↓↓↓

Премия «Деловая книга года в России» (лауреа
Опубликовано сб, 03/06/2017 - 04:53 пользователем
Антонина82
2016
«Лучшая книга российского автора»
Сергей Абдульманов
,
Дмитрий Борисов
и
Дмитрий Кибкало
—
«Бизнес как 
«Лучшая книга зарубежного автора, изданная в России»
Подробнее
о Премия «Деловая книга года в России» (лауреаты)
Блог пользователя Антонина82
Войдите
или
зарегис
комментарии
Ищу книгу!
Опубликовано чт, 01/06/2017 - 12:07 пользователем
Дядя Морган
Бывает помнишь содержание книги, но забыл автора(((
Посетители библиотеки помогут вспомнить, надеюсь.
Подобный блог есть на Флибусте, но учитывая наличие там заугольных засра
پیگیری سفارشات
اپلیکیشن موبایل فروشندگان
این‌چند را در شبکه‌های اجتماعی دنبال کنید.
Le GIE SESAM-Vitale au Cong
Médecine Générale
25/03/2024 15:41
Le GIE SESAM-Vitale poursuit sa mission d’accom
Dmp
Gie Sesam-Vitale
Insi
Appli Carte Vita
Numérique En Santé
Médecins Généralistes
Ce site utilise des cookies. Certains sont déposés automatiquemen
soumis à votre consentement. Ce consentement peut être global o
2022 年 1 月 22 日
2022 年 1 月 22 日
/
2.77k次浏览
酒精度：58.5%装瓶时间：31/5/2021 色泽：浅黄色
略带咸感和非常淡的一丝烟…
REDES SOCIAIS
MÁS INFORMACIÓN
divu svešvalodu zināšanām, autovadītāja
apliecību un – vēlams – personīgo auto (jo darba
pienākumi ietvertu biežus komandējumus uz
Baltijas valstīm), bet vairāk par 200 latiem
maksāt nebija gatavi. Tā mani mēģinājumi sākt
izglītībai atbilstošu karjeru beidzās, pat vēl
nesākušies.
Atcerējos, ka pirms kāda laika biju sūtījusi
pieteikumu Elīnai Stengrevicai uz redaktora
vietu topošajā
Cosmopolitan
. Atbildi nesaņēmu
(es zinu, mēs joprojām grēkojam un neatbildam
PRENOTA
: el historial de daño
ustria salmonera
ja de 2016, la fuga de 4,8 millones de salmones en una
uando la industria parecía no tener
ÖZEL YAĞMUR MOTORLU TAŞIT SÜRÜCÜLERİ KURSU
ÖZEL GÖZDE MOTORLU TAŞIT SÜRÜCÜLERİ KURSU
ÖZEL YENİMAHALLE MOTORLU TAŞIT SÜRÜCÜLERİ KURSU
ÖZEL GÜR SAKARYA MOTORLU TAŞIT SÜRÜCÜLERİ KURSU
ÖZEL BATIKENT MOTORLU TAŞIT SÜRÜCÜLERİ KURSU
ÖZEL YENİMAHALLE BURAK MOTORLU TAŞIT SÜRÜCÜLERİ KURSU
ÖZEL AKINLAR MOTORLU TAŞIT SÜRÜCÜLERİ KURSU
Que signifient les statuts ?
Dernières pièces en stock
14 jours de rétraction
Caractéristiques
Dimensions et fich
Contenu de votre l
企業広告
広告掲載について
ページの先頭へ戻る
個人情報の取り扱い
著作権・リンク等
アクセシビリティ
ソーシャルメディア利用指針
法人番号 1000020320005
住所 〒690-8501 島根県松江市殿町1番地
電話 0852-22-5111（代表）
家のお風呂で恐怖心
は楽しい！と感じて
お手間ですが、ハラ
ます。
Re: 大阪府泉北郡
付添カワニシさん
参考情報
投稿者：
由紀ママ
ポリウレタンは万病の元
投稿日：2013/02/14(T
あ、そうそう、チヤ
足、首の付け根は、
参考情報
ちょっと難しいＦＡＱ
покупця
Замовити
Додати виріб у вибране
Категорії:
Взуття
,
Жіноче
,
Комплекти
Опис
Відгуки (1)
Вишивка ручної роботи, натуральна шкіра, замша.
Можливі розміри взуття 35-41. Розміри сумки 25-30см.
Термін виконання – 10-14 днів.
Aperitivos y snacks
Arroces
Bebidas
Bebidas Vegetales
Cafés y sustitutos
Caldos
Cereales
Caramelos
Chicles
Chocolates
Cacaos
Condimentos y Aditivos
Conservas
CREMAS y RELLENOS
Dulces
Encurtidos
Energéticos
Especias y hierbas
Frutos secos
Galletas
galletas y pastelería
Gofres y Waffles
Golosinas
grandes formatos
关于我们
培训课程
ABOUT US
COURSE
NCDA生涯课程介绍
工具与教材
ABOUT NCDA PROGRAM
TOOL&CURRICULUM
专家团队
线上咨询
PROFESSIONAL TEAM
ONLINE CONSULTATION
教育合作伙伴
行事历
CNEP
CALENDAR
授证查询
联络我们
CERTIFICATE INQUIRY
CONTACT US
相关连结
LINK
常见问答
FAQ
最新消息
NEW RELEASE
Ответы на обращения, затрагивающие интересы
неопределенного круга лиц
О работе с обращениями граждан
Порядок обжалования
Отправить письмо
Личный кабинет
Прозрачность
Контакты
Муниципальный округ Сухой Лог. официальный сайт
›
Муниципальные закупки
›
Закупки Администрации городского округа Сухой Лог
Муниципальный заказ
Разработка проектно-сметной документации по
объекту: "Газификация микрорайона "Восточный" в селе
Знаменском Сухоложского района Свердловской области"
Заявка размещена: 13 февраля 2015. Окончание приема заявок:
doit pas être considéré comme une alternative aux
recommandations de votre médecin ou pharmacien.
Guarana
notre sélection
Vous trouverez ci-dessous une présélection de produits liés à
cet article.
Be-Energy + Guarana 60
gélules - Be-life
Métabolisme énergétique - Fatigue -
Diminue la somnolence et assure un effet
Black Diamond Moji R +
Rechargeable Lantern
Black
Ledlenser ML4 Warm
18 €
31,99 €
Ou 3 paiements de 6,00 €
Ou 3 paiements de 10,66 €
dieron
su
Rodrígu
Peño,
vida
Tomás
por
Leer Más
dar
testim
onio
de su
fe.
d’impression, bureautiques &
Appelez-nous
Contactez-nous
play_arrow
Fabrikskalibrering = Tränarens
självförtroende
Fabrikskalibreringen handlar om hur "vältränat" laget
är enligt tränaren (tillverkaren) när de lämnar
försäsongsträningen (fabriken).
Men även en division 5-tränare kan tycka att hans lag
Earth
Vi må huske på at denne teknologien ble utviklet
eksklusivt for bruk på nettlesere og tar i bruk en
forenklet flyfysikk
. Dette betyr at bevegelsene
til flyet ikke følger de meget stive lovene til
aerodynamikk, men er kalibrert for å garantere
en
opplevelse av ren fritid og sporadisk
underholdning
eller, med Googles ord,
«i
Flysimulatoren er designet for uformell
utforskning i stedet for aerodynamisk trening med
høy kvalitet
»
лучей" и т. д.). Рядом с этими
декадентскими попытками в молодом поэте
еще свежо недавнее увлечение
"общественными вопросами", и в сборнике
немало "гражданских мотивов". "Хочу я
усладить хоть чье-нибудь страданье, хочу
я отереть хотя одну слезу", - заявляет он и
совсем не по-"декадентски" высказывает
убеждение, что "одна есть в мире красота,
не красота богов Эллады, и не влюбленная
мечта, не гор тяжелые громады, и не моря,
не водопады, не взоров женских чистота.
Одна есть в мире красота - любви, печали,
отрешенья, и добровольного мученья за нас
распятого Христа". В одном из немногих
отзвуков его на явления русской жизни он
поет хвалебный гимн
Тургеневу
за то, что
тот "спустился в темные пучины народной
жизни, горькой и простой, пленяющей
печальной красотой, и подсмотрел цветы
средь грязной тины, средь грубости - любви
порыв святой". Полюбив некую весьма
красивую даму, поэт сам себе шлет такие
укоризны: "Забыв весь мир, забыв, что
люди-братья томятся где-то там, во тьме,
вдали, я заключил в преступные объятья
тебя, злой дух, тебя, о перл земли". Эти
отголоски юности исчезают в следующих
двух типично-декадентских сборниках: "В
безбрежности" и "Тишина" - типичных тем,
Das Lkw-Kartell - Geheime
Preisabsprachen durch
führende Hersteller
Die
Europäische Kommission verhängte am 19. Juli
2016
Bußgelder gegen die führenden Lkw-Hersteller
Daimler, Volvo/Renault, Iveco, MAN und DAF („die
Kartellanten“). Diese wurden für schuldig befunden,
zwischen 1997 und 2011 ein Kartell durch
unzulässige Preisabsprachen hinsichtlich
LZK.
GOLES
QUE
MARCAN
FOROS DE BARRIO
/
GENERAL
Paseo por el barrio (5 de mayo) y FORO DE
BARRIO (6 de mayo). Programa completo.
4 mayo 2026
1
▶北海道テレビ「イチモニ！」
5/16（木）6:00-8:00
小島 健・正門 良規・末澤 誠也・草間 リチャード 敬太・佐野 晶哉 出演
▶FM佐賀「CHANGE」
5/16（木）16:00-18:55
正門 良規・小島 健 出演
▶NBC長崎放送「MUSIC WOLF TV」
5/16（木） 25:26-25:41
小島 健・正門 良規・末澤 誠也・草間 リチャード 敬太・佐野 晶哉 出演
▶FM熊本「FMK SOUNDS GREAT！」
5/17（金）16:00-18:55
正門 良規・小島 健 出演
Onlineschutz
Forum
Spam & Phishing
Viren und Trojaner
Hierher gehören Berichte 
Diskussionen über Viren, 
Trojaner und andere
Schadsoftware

↑↑↑

* [Task to carry out] Each line from the start of the records through the line holding "Посетители библиотеки помогут" must be returned exactly; nothing else belongs in the answer.

* [Answer box]
Премия «Деловая книга года в России» (лауреа
Опубликовано сб, 03/06/2017 - 04:53 пользователем
Антонина82
2016
«Лучшая книга российского автора»
Сергей Абдульманов
,
Дмитрий Борисов
и
Дмитрий Кибкало
—
«Бизнес как 
«Лучшая книга зарубежного автора, изданная в России»
Подробнее
о Премия «Деловая книга года в России» (лауреаты)
Блог пользователя Антонина82
Войдите
или
зарегис
комментарии
Ищу книгу!
Опубликовано чт, 01/06/2017 - 12:07 пользователем
Дядя Морган
Бывает помнишь содержание книги, но забыл автора(((
Посетители библиотеки помогут вспомнить, надеюсь.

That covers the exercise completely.